I easily related to this couple. In my fundamentalist past, I could have met them. I could understand their sense of responsibility, and the idea that it was up to them to save those lives. That was one of the heaviest burdens I gave up when I became Reformed–I finally realized that it wasn’t up to me to do the saving. God would draw people. I could help, but it would be God. It wasn’t up to me to make a church survive. Pastors came before me. Pastors would come after me.
But I do wonder if there’s a bit of this idea left in me. Perhaps it lurks about in all of us… Is that why pastors often work too much? You know, when people are upset and call late at night, and I (of course) answer the phone. Or when I work on my days off because there’s been a tragedy.
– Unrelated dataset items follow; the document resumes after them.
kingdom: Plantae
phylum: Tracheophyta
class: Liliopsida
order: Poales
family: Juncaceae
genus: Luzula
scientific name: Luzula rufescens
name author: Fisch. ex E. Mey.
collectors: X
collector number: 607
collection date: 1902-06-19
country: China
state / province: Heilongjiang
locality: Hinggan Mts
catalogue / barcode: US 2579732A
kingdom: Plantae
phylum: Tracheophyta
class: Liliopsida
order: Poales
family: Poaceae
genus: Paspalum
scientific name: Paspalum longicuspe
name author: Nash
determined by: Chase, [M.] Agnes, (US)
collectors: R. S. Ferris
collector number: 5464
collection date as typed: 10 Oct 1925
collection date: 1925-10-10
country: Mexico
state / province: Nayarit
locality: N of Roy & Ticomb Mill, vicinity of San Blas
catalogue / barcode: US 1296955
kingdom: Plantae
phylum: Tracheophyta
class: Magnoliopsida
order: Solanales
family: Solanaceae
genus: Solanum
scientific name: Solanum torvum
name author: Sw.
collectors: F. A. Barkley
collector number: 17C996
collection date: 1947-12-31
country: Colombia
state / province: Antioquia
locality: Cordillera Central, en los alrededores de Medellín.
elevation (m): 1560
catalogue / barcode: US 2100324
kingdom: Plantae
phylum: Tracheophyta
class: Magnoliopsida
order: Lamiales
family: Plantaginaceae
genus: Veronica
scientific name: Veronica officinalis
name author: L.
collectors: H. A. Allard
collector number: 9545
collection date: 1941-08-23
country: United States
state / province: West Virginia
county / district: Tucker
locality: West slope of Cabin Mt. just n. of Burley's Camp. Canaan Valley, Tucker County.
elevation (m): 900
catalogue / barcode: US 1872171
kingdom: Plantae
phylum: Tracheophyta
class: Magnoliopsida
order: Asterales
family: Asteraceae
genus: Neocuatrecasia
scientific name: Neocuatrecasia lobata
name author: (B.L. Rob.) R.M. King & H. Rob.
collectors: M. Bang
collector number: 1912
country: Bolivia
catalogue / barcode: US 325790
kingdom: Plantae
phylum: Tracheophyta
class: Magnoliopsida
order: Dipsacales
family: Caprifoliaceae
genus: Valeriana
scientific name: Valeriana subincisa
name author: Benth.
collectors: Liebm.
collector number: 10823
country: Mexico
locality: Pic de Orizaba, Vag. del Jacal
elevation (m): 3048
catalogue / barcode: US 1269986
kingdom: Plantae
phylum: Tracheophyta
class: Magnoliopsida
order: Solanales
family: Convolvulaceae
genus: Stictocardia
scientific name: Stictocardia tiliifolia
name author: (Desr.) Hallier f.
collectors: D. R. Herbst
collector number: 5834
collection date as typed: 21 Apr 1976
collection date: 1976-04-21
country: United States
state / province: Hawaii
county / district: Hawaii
I tell myself it’s because I want them to know that the church will be there when they’re distraught. I want to do what I can to help. I don’t want to abandon people when they need the church the most. I do it because I care. But, I also wonder if it’s an over-inflated sense of my own power. Or is it just what Glass says (and of course, Jesus says it too)–that with great power comes great responsibility?
Oh, and I’d love to know. Who’s the story-teller, writer, fictional character who inspires your preaching? The person who’s not necessarily religious, but motivates your art the most?